17. The information handling system of claim 16 further comprising:
a RAG content discovery software application to, when executed by the hardware processor, access the document knowledgebase database, including document knowledgebase text data from user guides associated with the information handling system or AI productivity tools, integration guides, frequently asked questions (FAQs) sources, and hardware specifications and provide the document knowledgebase text data matching the responsive capabilities as input at the RAG LLM algorithm.
18. The information handling system of claim 16 further comprising:
the hardware processor executing computer readable code instructions of the RAG LLM algorithm to identify context embeddings and capability labels in text format within the accessed document knowledgebase text data to generate the generated capability intent feedback summary of the identified plurality of responsive capabilities in human-readable output.

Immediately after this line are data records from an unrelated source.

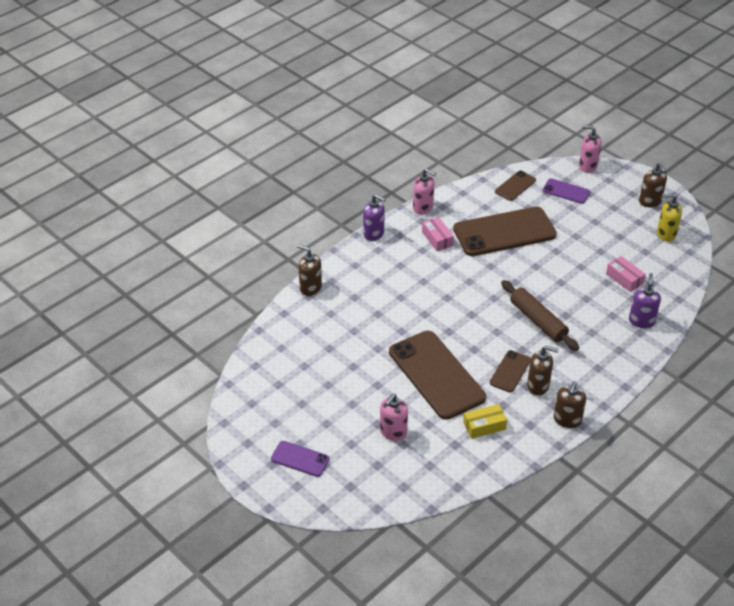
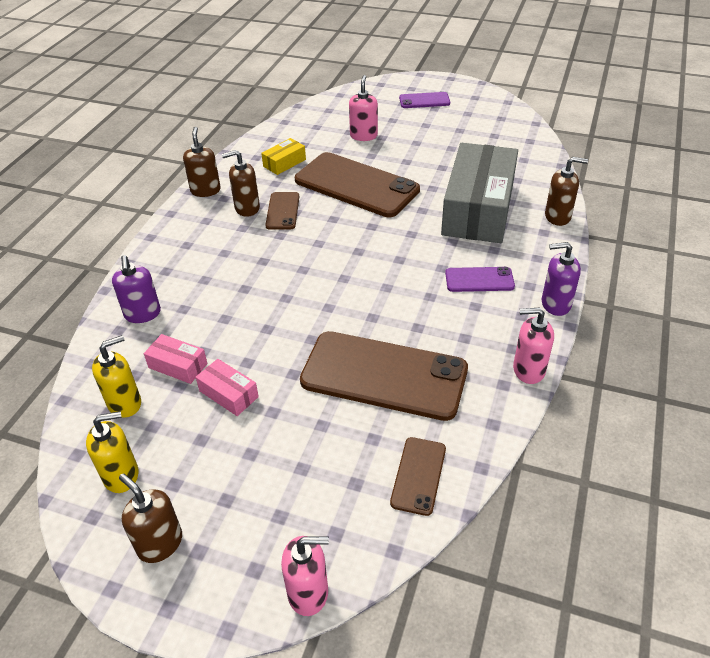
camera: 155 degrees right, 0 degrees up
(360, 315) = (478, 209): none -> grey box
(437, 239) = (469, 328): pink box -> pink box (229, 394)
(504, 232) = (384, 375): brown phone -> brown phone turned 60 degrees clockwise
(538, 321) = (276, 270): brown rolling pin -> none
(566, 191) = (324, 501): purple phone -> purple phone (479, 280)
(660, 268) = (125, 403): none -> yellow soap dispenser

19. The information handling system of claim 18, wherein the additional user chat exchange with the AI productivity tool software module requires additional user chat input to approve the execution of the identified plurality of responsive capabilities.
20. The information handling system of claim 16 further comprising:
the hardware processor to execute the computer-readable program code instructions of the transaction software module to display, on the video/display device, the generated capability intent feedback summary including the identified plurality of responsive capabilities, identification of those of the plurality of responsive capabilities accepted by the user for execution at the information handling system in the additional user chat input, and outcomes of the execution of the identified plurality of responsive capabilities that resulted in changes to the operation of the information handling system.